Nintendo Land also ultimately failed to do for the Wii U what Wii Sports did for the Wii. Motion controls were simple to describe and advertise to the general public; anyone can imagine themselves swinging a Wii Remote like a sword, just like they used twigs in the front yard when playing outside with their friends. And since the Wii system only cost $250, many people were willing to take the dive, especially if they had already tried it at someone else’s house. Asymmetric multiplayer, on the other hand, is a much more abstract concept that didn’t easily lend itself to a strong marketing campaign.
Finally, the promised support from third parties never really materialized. Outside of a few exclusive titles like ZombiU, Rabbids Land, and Scribblenauts Unlimited, most of the third party games available at the Wii U’s launch in November 2012 were ports of games that were also available on other consoles, and support tapered off from there. Major titles on the Xbox One and PS4 either arrived late to the Wii U (such as Watch_Dogs) or skipped the Wii U entirely (such as Activision’s new hit shooter Destiny).

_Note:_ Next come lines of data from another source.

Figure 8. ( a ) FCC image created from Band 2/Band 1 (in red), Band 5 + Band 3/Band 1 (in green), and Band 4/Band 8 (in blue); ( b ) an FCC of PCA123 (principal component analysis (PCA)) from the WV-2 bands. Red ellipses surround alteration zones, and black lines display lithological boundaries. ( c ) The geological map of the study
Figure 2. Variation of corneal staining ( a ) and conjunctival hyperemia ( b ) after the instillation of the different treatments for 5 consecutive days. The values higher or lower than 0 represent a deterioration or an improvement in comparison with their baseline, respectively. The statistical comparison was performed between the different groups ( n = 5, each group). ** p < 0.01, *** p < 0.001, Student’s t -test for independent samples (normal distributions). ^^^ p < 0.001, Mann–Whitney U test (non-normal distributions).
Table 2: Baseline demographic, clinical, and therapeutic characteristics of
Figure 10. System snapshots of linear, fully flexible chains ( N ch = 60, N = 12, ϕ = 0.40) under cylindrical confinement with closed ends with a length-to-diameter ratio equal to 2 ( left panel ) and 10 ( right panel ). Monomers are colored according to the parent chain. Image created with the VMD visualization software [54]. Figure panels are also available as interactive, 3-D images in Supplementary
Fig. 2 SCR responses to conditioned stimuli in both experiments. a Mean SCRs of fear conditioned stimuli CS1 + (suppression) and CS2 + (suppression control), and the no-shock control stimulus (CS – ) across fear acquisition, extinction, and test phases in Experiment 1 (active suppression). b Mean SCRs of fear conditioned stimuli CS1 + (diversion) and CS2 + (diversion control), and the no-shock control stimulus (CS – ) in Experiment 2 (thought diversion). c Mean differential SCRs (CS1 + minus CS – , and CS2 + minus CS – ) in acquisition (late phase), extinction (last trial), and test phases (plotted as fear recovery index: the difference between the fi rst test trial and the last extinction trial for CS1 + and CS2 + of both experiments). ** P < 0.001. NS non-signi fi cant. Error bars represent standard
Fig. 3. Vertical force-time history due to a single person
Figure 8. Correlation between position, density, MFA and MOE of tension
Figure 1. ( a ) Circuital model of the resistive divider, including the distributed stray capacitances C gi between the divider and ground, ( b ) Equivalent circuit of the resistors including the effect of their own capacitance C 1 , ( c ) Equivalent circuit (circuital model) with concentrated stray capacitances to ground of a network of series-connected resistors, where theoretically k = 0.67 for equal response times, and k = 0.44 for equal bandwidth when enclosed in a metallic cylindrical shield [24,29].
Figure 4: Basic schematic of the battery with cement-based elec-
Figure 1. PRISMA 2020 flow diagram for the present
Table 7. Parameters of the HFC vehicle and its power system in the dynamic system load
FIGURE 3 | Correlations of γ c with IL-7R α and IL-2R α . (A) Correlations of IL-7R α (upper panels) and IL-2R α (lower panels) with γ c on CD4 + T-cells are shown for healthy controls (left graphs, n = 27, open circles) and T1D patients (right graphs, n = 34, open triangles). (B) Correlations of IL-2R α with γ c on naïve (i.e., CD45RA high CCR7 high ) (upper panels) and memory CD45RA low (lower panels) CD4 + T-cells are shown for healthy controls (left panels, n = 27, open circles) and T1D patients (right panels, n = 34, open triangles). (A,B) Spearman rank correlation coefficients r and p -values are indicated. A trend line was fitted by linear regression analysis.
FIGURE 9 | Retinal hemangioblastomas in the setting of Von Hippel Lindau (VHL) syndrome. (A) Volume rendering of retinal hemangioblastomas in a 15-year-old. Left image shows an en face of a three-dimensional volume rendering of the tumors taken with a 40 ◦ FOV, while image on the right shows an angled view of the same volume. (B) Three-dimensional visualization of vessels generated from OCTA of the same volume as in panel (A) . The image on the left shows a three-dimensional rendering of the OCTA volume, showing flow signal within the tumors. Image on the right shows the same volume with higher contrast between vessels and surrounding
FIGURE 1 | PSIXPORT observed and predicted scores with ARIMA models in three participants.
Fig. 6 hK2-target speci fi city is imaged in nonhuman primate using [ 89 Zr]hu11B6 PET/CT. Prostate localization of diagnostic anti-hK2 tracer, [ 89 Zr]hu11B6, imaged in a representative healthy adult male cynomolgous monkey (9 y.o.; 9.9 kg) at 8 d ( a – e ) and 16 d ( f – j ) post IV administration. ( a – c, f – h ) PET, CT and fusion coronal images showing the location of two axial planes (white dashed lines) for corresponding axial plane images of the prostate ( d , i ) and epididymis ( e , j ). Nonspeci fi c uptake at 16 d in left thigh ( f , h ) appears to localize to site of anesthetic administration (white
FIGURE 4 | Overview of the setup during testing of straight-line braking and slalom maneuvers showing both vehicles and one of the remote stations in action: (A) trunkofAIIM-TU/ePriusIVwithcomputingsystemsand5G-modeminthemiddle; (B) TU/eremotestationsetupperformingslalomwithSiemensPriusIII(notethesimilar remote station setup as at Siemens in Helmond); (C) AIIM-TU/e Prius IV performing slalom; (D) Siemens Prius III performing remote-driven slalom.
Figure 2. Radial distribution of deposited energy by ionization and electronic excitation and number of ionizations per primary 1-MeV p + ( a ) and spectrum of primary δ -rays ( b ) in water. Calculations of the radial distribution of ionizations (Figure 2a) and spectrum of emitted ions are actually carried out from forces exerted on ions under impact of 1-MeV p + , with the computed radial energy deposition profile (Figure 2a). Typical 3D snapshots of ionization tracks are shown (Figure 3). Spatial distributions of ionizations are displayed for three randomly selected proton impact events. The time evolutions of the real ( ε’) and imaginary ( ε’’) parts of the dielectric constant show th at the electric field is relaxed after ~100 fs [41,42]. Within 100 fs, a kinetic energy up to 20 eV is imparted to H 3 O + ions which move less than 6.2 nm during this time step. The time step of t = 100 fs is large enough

The “unprecedented partnership” with EA produced only a few sports games and a couple of other ports, and less than two years after Riccitiello spoke on stage, EA announced that they had no more games in development for the platform. Core gamers, who had long ago grown wary of Nintendo and quickly saw that the Wii U would not have much more third party support than its predecessor, opted to wait for Sony and Microsoft’s new consoles rather than invest in Nintendo’s new system. Having failed to win back these customers (and having lost the more casual gamers that flocked to the Wii), the only audience left picking up the Wii U are Nintendo’s most dedicated fans; while these fans faithfully pick up Nintendo’s biggest games, there simply aren’t enough of them for the Wii U to keep pace with Sony or Microsoft’s surging new consoles.
In the end, Nintendo found that what works for one console, with one set of wild innovations, doesn't necessarily work for another console with its own strengths and weaknesses. What made the Wii such a success…
+ A simple, accessible new controller that almost anyone could learn.
+ A game (Wii Sports) that successfully showcased the controller.
…was not easily repeated with the Wii U, which was already hampered by other poor decisions that Nintendo had made. Altogether, these problems…
- A new controller that didn't naturally attract either casual audiences or core gamers.
- Nintendo Land's failure to win many people over to the gamepad.
- The confusing name and marketing, which led people to believe that the Wii U was just an add-on to the Wii.
- The empty promise of renewed third party support, and the subsequent failure to bring core gamers back into the fold.
…have set Nintendo back to where they were with the Gamecube, struggling to find an audience and keep pace with their competitors. While new technology can help a company stand out, Nintendo may want to avoid betting the farm on just one key innovation for future consoles.